Volume 3 - Issue 2

Commentary Biomedical Science and Research Biomedical Science and Research CC by Creative Commons, CC-BY

Rhodochrosite as Crystal Oscillator

*Corresponding author: Ricardo Gobato, Laboratory of Biophysics and Molecular Modeling Genesis, State Secretariat of Education of Parana, Brazil.

Received: May 03, 2019; Published: June 06, 2019

DOI: 10.34297/AJBSR.2019.03.000659

Introduction

The electric charge that accumulates in certain solid materials, such as crystals, certain ceramics, and biological matter such as bone, DNA and various proteins) in response to applied mechanical stress, phenomenon called piezoelectricity.

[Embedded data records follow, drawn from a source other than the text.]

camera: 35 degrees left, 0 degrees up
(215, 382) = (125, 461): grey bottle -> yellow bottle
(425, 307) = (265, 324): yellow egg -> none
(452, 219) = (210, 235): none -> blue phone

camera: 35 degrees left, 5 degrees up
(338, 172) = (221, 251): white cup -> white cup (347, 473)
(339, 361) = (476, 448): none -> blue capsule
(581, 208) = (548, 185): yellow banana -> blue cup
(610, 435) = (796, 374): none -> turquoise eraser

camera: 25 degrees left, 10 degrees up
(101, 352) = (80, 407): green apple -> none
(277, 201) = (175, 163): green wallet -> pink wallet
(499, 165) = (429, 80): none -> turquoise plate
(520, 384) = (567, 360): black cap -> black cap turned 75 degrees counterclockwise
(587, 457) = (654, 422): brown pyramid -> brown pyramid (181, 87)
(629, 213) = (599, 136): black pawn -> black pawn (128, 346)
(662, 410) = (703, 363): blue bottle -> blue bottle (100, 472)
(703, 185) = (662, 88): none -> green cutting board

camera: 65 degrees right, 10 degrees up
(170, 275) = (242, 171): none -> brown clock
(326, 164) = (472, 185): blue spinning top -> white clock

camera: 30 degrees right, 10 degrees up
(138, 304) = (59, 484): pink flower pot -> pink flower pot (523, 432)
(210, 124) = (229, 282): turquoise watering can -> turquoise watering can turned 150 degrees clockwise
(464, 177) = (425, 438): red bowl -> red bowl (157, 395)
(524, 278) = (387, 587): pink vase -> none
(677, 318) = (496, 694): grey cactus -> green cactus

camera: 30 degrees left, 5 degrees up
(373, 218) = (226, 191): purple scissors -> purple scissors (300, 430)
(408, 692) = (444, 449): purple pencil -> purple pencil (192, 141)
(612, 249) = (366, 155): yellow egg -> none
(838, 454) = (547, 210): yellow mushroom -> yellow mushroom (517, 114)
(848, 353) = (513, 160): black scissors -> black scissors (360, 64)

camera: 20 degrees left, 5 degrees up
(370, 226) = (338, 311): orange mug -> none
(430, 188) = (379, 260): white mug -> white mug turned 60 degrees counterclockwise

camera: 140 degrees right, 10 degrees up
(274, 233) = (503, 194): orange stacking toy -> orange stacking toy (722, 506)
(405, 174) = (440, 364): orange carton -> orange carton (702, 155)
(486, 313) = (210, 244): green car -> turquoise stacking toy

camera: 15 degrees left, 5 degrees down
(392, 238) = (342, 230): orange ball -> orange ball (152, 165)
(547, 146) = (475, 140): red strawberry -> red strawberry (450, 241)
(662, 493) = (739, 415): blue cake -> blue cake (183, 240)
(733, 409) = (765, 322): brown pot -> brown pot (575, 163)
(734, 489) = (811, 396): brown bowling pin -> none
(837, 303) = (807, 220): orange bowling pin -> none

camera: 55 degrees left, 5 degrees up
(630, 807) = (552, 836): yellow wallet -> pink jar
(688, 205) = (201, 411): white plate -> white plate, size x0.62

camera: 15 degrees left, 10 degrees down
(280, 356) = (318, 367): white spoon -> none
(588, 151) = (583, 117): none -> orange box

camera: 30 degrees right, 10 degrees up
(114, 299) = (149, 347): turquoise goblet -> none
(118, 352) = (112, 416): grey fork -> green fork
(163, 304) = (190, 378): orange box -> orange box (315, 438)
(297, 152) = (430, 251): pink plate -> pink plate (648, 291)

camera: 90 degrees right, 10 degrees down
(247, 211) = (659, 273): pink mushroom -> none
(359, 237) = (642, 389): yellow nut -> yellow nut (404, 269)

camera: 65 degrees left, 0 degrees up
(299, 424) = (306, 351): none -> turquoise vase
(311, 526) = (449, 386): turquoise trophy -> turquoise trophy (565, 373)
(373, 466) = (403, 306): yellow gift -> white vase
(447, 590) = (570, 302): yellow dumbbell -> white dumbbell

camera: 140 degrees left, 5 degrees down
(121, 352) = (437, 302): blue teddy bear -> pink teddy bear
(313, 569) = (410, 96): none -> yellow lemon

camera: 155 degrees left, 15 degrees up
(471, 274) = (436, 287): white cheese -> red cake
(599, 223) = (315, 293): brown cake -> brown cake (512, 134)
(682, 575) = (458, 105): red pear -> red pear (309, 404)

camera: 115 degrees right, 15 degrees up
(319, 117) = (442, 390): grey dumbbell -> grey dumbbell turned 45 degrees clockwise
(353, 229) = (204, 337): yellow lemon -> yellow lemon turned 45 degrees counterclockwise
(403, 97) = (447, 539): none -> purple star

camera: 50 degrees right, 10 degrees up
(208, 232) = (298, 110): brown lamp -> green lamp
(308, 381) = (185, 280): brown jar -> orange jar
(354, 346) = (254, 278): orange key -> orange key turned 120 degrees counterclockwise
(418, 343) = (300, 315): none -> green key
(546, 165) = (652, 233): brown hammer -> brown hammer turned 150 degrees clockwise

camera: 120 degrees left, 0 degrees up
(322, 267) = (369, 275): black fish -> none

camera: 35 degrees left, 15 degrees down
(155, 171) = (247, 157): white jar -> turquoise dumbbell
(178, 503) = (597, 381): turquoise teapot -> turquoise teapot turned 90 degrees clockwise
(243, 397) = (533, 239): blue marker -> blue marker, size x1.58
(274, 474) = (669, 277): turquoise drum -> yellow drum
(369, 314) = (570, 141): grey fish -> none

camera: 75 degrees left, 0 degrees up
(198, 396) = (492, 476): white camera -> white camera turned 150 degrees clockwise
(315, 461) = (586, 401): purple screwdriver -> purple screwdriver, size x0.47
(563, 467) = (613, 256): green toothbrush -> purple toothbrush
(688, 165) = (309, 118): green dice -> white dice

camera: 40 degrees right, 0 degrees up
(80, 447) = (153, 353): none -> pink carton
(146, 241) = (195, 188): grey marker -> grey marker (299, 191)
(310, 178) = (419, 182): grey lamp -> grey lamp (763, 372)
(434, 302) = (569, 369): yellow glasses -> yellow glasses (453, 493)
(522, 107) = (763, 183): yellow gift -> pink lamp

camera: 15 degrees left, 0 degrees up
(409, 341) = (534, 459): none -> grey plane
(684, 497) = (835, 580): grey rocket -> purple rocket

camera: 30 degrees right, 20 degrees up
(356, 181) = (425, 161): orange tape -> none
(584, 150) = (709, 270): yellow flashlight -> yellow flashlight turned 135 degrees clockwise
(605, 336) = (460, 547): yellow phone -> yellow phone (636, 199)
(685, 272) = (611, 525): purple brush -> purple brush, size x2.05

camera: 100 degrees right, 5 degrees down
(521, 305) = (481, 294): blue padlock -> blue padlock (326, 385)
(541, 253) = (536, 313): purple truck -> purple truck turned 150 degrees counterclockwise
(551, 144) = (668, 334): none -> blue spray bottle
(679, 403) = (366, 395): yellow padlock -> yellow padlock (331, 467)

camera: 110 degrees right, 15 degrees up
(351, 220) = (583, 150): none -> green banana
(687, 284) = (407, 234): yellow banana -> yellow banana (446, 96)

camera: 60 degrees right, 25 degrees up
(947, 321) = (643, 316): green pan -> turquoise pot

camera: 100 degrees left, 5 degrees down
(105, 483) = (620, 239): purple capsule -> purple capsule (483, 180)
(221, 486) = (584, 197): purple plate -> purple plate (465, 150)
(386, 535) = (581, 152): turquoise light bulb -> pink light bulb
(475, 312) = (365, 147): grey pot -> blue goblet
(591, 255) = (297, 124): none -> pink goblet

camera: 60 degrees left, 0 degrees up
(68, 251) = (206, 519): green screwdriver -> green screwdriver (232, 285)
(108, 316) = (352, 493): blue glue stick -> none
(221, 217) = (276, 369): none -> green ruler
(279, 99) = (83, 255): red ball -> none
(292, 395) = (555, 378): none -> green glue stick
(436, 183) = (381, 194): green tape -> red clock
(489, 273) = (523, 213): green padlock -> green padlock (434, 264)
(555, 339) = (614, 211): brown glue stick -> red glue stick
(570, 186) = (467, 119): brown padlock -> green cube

A crystal oscillator is an electronic oscillator circuit that uses the mechanical resonance of a vibrating crystal of piezoelectric material to create an electrical signal with a precise frequency. The most common type of piezoelectric resonator used is the quartz crystal, so oscillator circuits incorporating them became known as crystal oscillators. Particularly one using a quartz crystal, works by distorting the crystal with an electric field, when voltage is applied to an electrode near or on the crystal. This property is known as electrostriction or inverse piezoelectricity. When the field is removed, the quartz - which oscillates in a precise frequency - generates an electric field as it returns to its previous shape, and this can generate a voltage. The result is that a quartz crystal behaves like an RLC circuit, but with a much higher Q. Quartz crystals are manufactured for frequencies from a few tens of kilohertz to hundreds of megahertz. More than two billion crystals are manufactured annually. Most are used for consumer devices such as wristwatches, clocks, radios, computers, cell phones, signal generators and oscilloscopes.

But other crystals such as rhodochrosite also have piezoelectric properties. The rhodochrosite as crystal oscillator for being an alternative to those of quartz. The rhodochrosite (MnCO3) shows complete solid solution with siderite (FeCO3), and it may contain substantial amounts of Zn, Mg, CO and Ca. The Kutnohorite [CaMn(CO3)2] is a dolomite group mineral intermediary between rhodochrosite and calcite.

A molecular dynamic via molecular mechanics using the UFF (Universal Forces Field) may provide the vibrational frequencies of the fundamental structure of the crystal molecule.

In short, the goal of molecular mechanics is to predict the detailed structure and physical properties of molecules. Examples of physical properties that can be calculated include enthalpies of formation, entropies, dipole moments, and strain energies. Molecular mechanics calculates the energy of a molecule and then adjusts the energy through changes in bond lengths and angles to obtain the minimum energy structure.

The steric energy, bond stretching, bending, stretch-bend, out of plane, and torsion interactions are called bonded interactions because the atoms involved must be directly bonded or bonded to a common atom. The van der Waals and electrostatic (qq) interactions are between non-bonded atoms.

Biomedical Science & Research

Figure 1:Cell structure of a rhodochrosite crystal. Represented in red color, Oxygen; in the dark gray color, the Carbon and in the purple color, the Manganese.

Calculations using Molecular Mechanics and methods ab initio in this direction, based on the unit molecular structure of the rhodochrosite crystal, (Figure 1), and experimental measurements could provide data from the pros and against the use of a crystal rhodochrosite oscillator, in an RLC circuit, replacing a crystal quartz oscillator (Figure 1).

Prospects for the insertion of nanoscale oscillating crystals into the bloodstream and their uptake by cancer cells, and their destruction by synchrotron radiation can be promising.